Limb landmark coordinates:
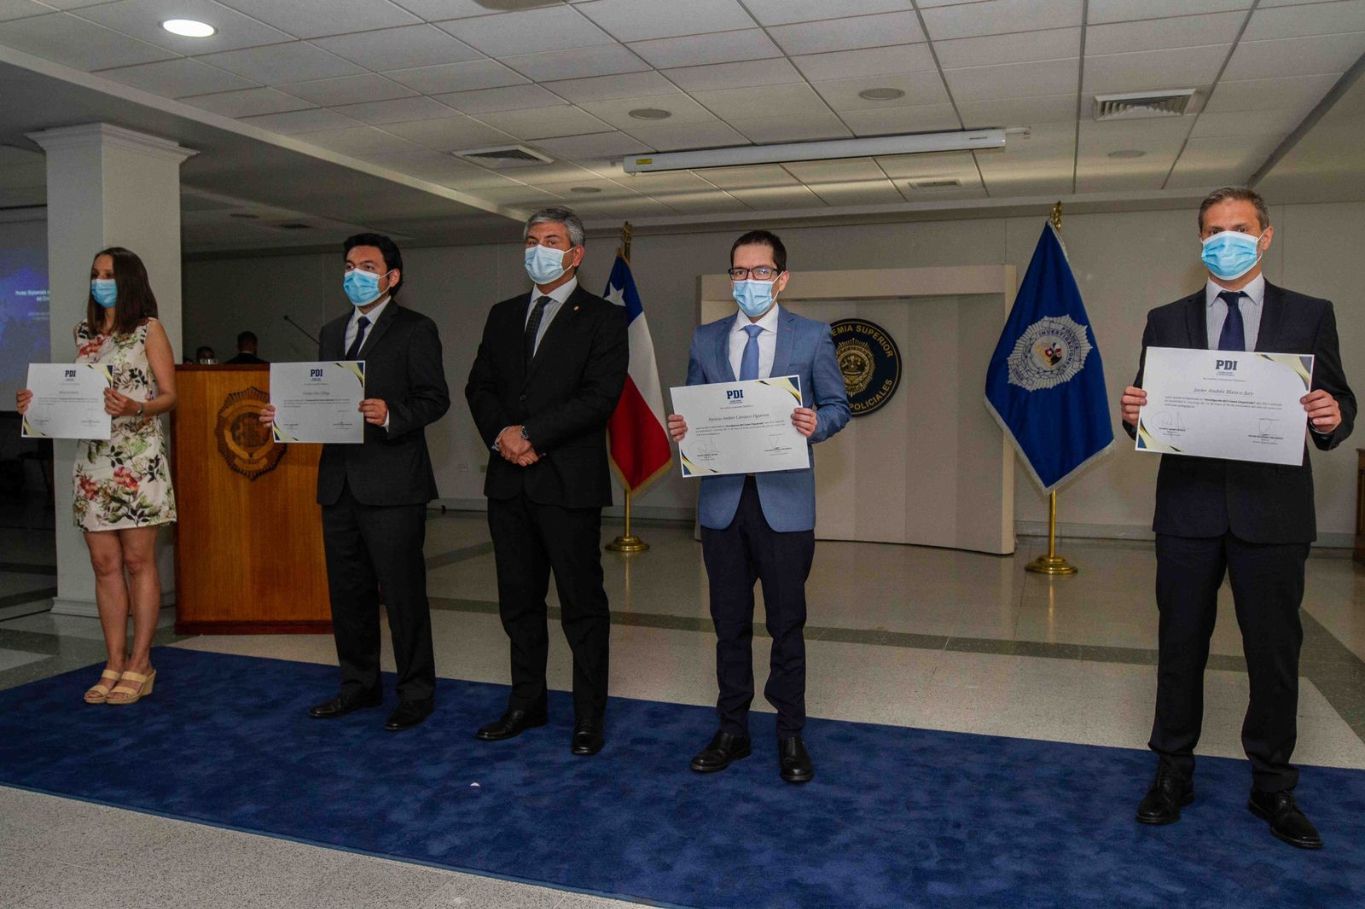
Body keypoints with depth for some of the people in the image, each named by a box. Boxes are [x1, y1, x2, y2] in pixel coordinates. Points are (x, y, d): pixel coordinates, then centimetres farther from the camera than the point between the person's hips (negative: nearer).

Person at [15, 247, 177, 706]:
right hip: (92, 461, 5)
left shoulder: (149, 329, 0)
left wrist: (134, 408, -24)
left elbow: (169, 396, -5)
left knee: (138, 561, -1)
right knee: (104, 564, 6)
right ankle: (115, 664, 14)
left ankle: (139, 663, 7)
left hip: (137, 461, -5)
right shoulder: (84, 333, 16)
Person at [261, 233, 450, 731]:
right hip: (339, 481, 7)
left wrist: (391, 415, -26)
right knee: (348, 591, 15)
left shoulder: (415, 329, -3)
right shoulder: (332, 331, 18)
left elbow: (435, 399, -10)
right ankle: (359, 684, 29)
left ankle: (416, 692, 12)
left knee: (402, 592, -1)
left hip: (391, 483, -7)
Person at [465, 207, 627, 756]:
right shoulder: (503, 316, 15)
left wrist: (530, 433, -16)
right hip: (509, 482, 6)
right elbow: (479, 386, 11)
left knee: (583, 606, 2)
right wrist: (501, 437, -7)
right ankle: (526, 704, 29)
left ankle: (589, 717, 14)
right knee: (519, 600, 14)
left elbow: (599, 397, -13)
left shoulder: (602, 319, -2)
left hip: (569, 483, -5)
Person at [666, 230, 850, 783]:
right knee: (730, 623, 11)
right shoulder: (706, 339, 10)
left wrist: (817, 423, -17)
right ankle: (732, 731, 25)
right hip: (722, 499, 3)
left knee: (787, 624, 5)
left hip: (784, 502, -2)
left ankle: (790, 736, 20)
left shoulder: (812, 337, 3)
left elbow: (838, 405, 4)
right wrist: (680, 428, -10)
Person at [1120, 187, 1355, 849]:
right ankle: (1173, 771, 23)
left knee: (1275, 651, 8)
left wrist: (1332, 418, -18)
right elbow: (1149, 415, 7)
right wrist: (1133, 413, -16)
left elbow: (1336, 405, 4)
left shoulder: (1309, 316, 6)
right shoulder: (1166, 321, 8)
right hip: (1189, 508, 1)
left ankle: (1272, 785, 23)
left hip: (1273, 512, 0)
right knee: (1180, 644, 9)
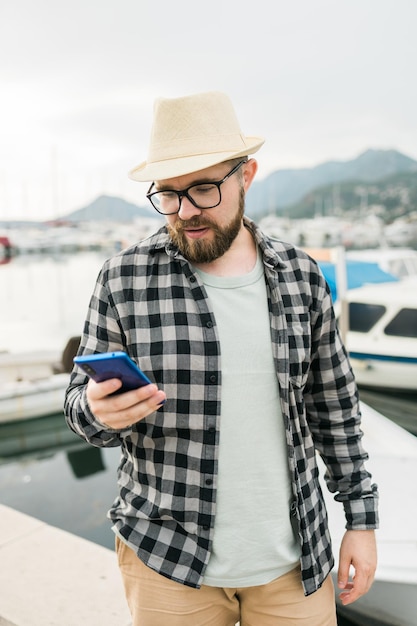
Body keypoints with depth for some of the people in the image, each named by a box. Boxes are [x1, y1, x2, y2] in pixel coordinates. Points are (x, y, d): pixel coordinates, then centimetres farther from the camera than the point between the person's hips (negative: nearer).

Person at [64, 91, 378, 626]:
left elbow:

**About this exercise**
Take exactly the lines from the one containing "left elbow: (435, 399, -10)" through the one containing "left shoulder: (1309, 316, 6)" in the data above, and output them with nothing added.

**Written answer**
left elbow: (435, 399, -10)
right ankle: (359, 684, 29)
left ankle: (416, 692, 12)
left knee: (402, 592, -1)
left hip: (391, 483, -7)
Person at [465, 207, 627, 756]:
right shoulder: (503, 316, 15)
left wrist: (530, 433, -16)
right hip: (509, 482, 6)
right elbow: (479, 386, 11)
left knee: (583, 606, 2)
right wrist: (501, 437, -7)
right ankle: (526, 704, 29)
left ankle: (589, 717, 14)
right knee: (519, 600, 14)
left elbow: (599, 397, -13)
left shoulder: (602, 319, -2)
left hip: (569, 483, -5)
Person at [666, 230, 850, 783]:
right knee: (730, 623, 11)
right shoulder: (706, 339, 10)
left wrist: (817, 423, -17)
right ankle: (732, 731, 25)
right hip: (722, 499, 3)
left knee: (787, 624, 5)
left hip: (784, 502, -2)
left ankle: (790, 736, 20)
left shoulder: (812, 337, 3)
left elbow: (838, 405, 4)
right wrist: (680, 428, -10)
Person at [1120, 187, 1355, 849]:
right ankle: (1173, 771, 23)
left knee: (1275, 651, 8)
left wrist: (1332, 418, -18)
right elbow: (1149, 415, 7)
right wrist: (1133, 413, -16)
left elbow: (1336, 405, 4)
left shoulder: (1309, 316, 6)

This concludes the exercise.